* _Goal of the exercise_:
Please reproduce each of the lines below word for word, with nothing changed, added, or left out.

* _Raw data_:
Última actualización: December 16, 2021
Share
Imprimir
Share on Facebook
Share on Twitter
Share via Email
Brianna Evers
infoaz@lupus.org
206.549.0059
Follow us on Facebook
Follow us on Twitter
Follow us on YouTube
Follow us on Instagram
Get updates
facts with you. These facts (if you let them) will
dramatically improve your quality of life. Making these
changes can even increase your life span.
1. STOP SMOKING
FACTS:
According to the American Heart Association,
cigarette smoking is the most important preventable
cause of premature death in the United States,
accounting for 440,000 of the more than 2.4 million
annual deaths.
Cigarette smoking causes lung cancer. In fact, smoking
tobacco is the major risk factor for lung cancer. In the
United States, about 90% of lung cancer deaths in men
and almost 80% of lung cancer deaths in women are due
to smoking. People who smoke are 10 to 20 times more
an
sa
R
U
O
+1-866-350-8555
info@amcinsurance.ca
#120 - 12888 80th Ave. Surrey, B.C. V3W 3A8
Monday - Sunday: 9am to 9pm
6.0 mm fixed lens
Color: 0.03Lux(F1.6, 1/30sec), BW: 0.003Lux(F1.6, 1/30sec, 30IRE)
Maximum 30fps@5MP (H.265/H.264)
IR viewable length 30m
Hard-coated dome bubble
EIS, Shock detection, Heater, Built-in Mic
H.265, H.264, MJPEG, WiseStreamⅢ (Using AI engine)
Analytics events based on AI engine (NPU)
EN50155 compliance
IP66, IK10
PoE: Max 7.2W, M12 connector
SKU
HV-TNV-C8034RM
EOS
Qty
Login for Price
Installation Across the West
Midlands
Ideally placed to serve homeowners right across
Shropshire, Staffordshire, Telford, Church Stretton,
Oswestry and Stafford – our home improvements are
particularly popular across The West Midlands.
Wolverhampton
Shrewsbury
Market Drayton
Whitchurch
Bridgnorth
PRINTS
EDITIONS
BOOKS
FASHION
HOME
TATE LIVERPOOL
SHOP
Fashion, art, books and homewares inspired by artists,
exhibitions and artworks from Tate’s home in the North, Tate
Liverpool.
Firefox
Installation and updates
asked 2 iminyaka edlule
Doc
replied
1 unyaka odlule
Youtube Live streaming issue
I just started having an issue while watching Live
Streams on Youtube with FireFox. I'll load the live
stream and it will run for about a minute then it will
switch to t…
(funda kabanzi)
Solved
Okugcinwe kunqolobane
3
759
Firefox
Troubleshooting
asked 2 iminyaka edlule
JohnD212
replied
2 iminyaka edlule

* _Exercise answer_:
Última actualización: December 16, 2021
Share
Imprimir
Share on Facebook
Share on Twitter
Share via Email
Brianna Evers
infoaz@lupus.org
206.549.0059
Follow us on Facebook
Follow us on Twitter
Follow us on YouTube
Follow us on Instagram
Get updates
facts with you. These facts (if you let them) will
dramatically improve your quality of life. Making these
changes can even increase your life span.
1. STOP SMOKING
FACTS:
According to the American Heart Association,
cigarette smoking is the most important preventable
cause of premature death in the United States,
accounting for 440,000 of the more than 2.4 million
annual deaths.
Cigarette smoking causes lung cancer. In fact, smoking
tobacco is the major risk factor for lung cancer. In the
United States, about 90% of lung cancer deaths in men
and almost 80% of lung cancer deaths in women are due
to smoking. People who smoke are 10 to 20 times more
an
sa
R
U
O
+1-866-350-8555
info@amcinsurance.ca
#120 - 12888 80th Ave. Surrey, B.C. V3W 3A8
Monday - Sunday: 9am to 9pm
6.0 mm fixed lens
Color: 0.03Lux(F1.6, 1/30sec), BW: 0.003Lux(F1.6, 1/30sec, 30IRE)
Maximum 30fps@5MP (H.265/H.264)
IR viewable length 30m
Hard-coated dome bubble
EIS, Shock detection, Heater, Built-in Mic
H.265, H.264, MJPEG, WiseStreamⅢ (Using AI engine)
Analytics events based on AI engine (NPU)
EN50155 compliance
IP66, IK10
PoE: Max 7.2W, M12 connector
SKU
HV-TNV-C8034RM
EOS
Qty
Login for Price
Installation Across the West
Midlands
Ideally placed to serve homeowners right across
Shropshire, Staffordshire, Telford, Church Stretton,
Oswestry and Stafford – our home improvements are
particularly popular across The West Midlands.
Wolverhampton
Shrewsbury
Market Drayton
Whitchurch
Bridgnorth
PRINTS
EDITIONS
BOOKS
FASHION
HOME
TATE LIVERPOOL
SHOP
Fashion, art, books and homewares inspired by artists,
exhibitions and artworks from Tate’s home in the North, Tate
Liverpool.
Firefox
Installation and updates
asked 2 iminyaka edlule
Doc
replied
1 unyaka odlule
Youtube Live streaming issue
I just started having an issue while watching Live
Streams on Youtube with FireFox. I'll load the live
stream and it will run for about a minute then it will
switch to t…
(funda kabanzi)
Solved
Okugcinwe kunqolobane
3
759
Firefox
Troubleshooting
asked 2 iminyaka edlule
JohnD212
replied
2 iminyaka edlule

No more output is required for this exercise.